--- What to work on ---
**a.** Could you copy the Soulanges Canal text below word for word, starting at "- Interactive map" and ending at "14 m (46 ft)"?
**b.** What would come next in the Soulanges Canal text below? Continue it from its last sentence.

- Interactive map of Soulanges Canal
- Location: Quebec
- Country: Canada

Specifications
- Length: 23 km (14 miles)
- Lock length: 85.3 m (280 ft)
- Lock width: 14 m (46 ft)
- Maximum boat draft: 4.3 m (14 ft)
- Locks: 5
- Total rise: 23 m (75 ft)
- Status: Abandoned

History
- Date completed: 1899
- Date closed: 1958

= Soulanges Canal =

Abandoned shipping canal in Quebec, Canada

The Soulanges Canal is an abandoned shipping canal in Quebec, Canada. It follows the north shore of the Saint Lawrence River between Pointe-des-Cascades and Coteaux-Landing, bypassing the rapids between Lake Saint-Louis and Lake Saint-Francis. In between, it passes through the towns of Les Cèdres and Coteau-du-Lac. It superseded the first Beauharnois Canal which was on the south shore of the Saint Lawrence. It is 23 km long and had a 4.3 m draught. Five locks measuring 85.3 × 14 m give a total rise of 25 m.

--- Given records ---

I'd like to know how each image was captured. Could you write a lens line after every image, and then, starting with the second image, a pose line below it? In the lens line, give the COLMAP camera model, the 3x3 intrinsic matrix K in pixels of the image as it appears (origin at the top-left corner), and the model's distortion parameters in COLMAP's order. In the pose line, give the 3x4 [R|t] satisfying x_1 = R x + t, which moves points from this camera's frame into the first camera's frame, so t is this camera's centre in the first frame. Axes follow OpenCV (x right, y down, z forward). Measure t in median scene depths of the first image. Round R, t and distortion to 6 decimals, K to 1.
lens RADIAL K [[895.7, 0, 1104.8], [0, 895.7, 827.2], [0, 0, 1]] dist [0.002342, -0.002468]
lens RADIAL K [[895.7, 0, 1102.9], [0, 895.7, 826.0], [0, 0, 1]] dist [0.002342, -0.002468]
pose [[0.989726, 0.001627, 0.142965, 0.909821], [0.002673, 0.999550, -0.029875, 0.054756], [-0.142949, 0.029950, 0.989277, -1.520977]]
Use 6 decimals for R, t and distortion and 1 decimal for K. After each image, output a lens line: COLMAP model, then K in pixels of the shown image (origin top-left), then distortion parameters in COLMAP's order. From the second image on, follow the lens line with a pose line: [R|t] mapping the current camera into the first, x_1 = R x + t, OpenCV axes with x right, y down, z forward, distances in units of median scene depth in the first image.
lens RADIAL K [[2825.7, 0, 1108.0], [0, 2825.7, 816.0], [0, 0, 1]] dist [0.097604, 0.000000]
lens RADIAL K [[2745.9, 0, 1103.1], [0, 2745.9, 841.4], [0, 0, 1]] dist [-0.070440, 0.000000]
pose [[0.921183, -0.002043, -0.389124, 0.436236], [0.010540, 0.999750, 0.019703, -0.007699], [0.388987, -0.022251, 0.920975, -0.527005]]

--- Outputs in order ---
**a.**
- Interactive map of Soulanges Canal
- Location: Quebec
- Country: Canada

Specifications
- Length: 23 km (14 miles)
- Lock length: 85.3 m (280 ft)
- Lock width: 14 m (46 ft)

**b.**
==History==
The Soulanges Canal was named after the Soulanges Seigneury which was granted in 1702 by Governor Louis-Hector de Callière to Pierre-Jacques de Joybert, Knight and Lord of Soulanges.

Operation of the Soulanges Canal was powered by a small hydro electric generating station. "Le Petit Pouvoir" is located near the middle of the canal and provided power for the motorized lock gates, electrical operation of the swing bridges, and illumination for the entire length of the canal at night. It was the first canal in the world to have its entire passageway lit by night, allowing round-the-clock operation. It opened in 1899 and remained in operation until 1958 when it was in turn superseded by an enlarged Beauharnois Canal which is now part of the Saint Lawrence Seaway.

Today, a popular cycling path follows the route of the canal. In the past there have been plans to reopen the canal to pleasure boats, but these have not materialized.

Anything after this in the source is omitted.